* [TASK OBJECTIVE] Search the material below for the word "assign" and copy every line in which it occurs.

* [DATA PROVIDED]
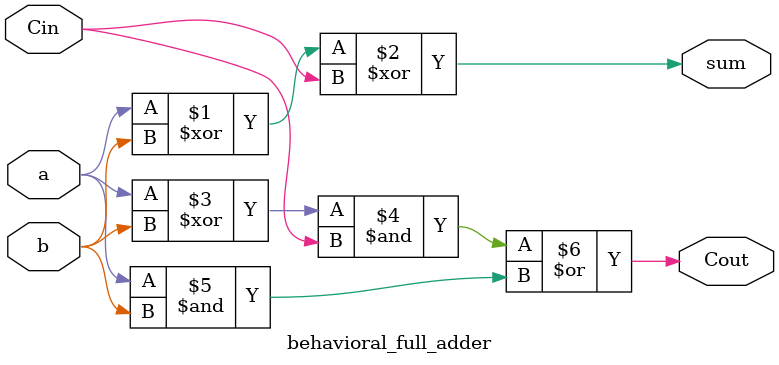
<source format=sv>
`timescale 1ns / 1ps


module behavioral_full_adder( input logic a, b, Cin, output logic sum, Cout);
    assign sum = (a ^ b) ^ Cin;
    assign Cout = ( ( a ^ b) & Cin) | ( a & b);
endmodule


</source>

* [SOLUTION TO THIS PROBLEM]
    assign sum = (a ^ b) ^ Cin;
    assign Cout = ( ( a ^ b) & Cin) | ( a & b);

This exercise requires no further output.